Yes, this Gesha comes from the same Acatenango farm we buy our other Gesha lots from. But the flavor profile was unique enough compared to the others and so we tagged it "Longberry" as to differentiate it from the rest. It has a fruited side that is as overt as the jasmine floral notes we expect from Gesha, and that adds a tanginess that's obvious in light roasts. This Longberry lot's moisture content reads a bit higher than the others too (%12.3 as opposed to %11.5), which could mean a little longer time in the fermentation tank, or perhaps on the drying patios, and may contribute to the slightly more fruited cup. If you don't know the story of the Gesha cultivar, it is an old coffee type from Ethiopia that was brought to an experimental coffee garden in Costa Rica years ago as a specimen sample. It was distributed to a few farms for testing on small plots, but not much was thought of it until one of these, Esmeralda in Panama, separated it from the other cultivars and entered it in the national competition. It was so outrageously different, with fruited and floral character like a Yirga Cheffe coffee from half a world away. Now that the word is out, other farms that received some of the seed have tried to separate their Gesha coffee as well, as is the case here.
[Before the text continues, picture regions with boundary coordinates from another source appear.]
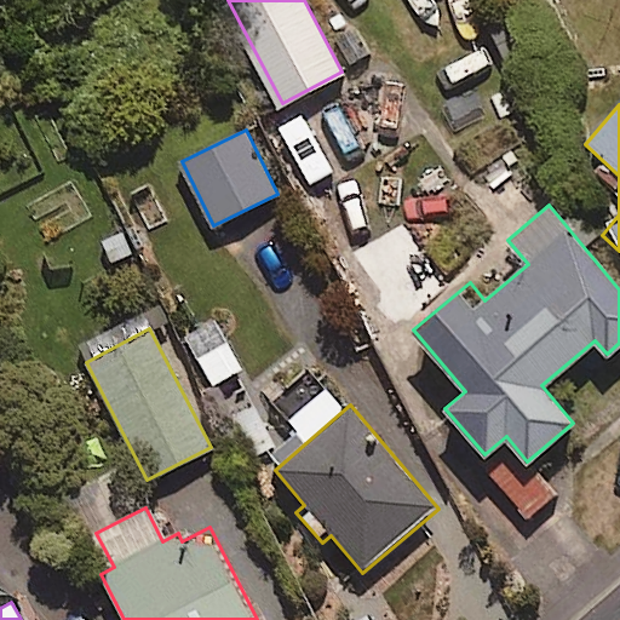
All buildings are outlined.
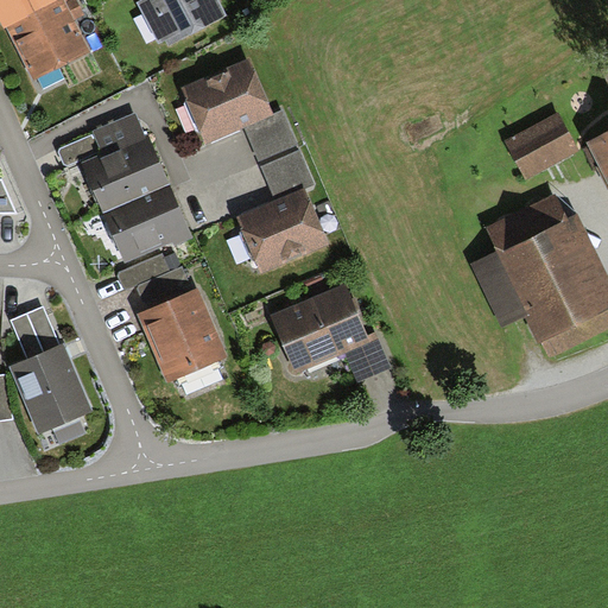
[(2,19),(32,81),(92,52),(75,20),(84,16),(76,0),(35,0),(37,2),(2,19)]
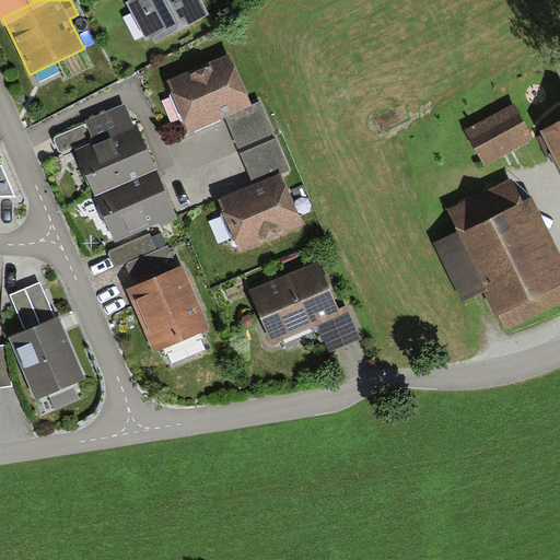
[(132,0),(133,1),(127,4),(147,41),(152,37),(155,44),(209,15),(199,0),(132,0)]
The results are always a bit different: the cultivar "expresses" itself differently in terms of cup flavors at each location, influenced by weather, soil, altitude and the like. And with this coffee from the region of Acatenango, we have a Gesha cup that expresses much of that floral intensity that's become synonymous with the "Gesha" name.
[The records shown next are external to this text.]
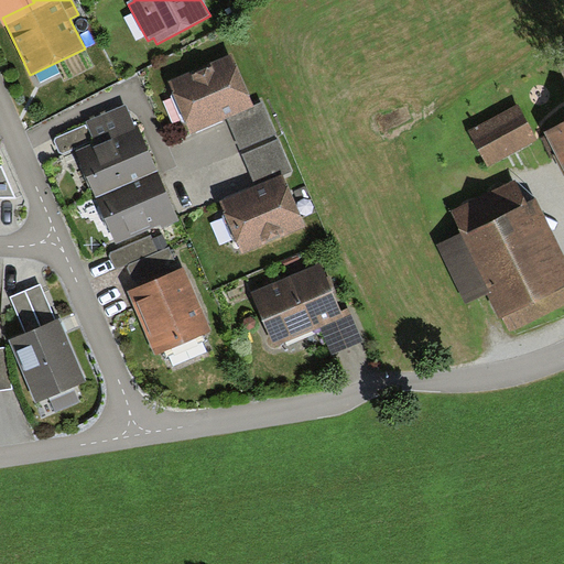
[(230,61),(169,88),(191,139),(227,122),(241,152),(277,136),(263,106),(253,110),(246,96),(230,61)]
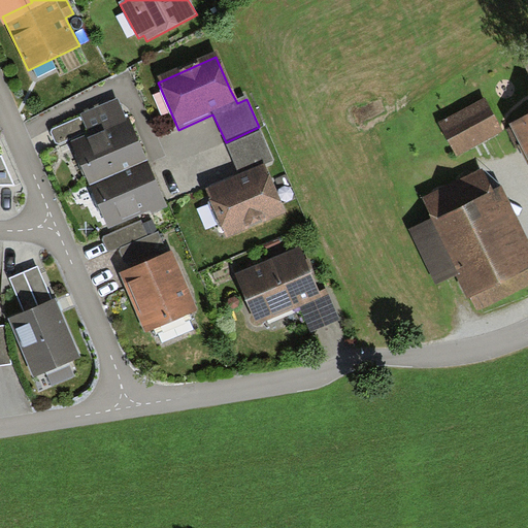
[(68,146),(87,189),(146,162),(130,124),(119,99),(81,116),(91,136),(68,146)]
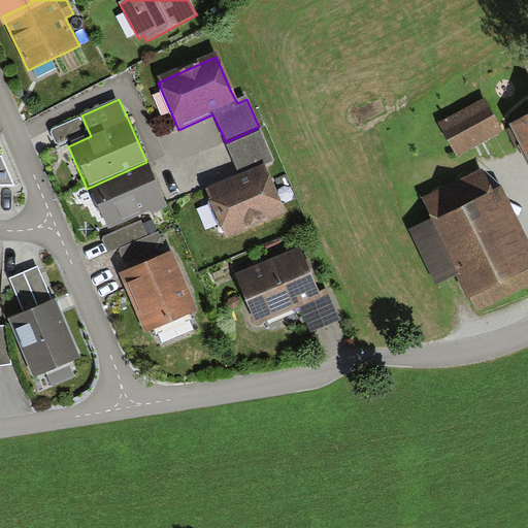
[(486,101),(439,125),(456,157),(502,134),(486,101)]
The dry fragrance has smells of lime peel zest with floral and spice notes that are much more than subtle. The floral aspects are definitely of the star jasmine variety - typical for Gesha coffee - and spiced sweetness that smells a bit like cinnamon-spiced honey. The wetted crust of City and City+ roasts pack hefty sweetness, like warm butterscotch syrup, only to be eclipsed by a resonant floral aroma that's released on the break. The cup has much of the aforementioned qualities, a delicious base brown sugar-to-butterscotch sweetness that lasts long into the aftertaste, and that is marked by delicate top notes often thought to be reserved for coffees of East Africa. A floral pearl jasmine tea note is easily recognized, and cinnamon and cardamom spice come through to a lesser extent. As the cup cools, citrus flavor and vibrance moves closer to pole position, taking on a flavor lime, replete with a tangy citric brightness that pairs well with black tea notes in the short finish. A toasted sesame note crops up as the cup cools adding a grain-like sweetness that comes off like honey-sesame candies. I roasted one batch to Full City, and while it had juicy bittersweetness, there wasn't much left signifying the coveted varietal.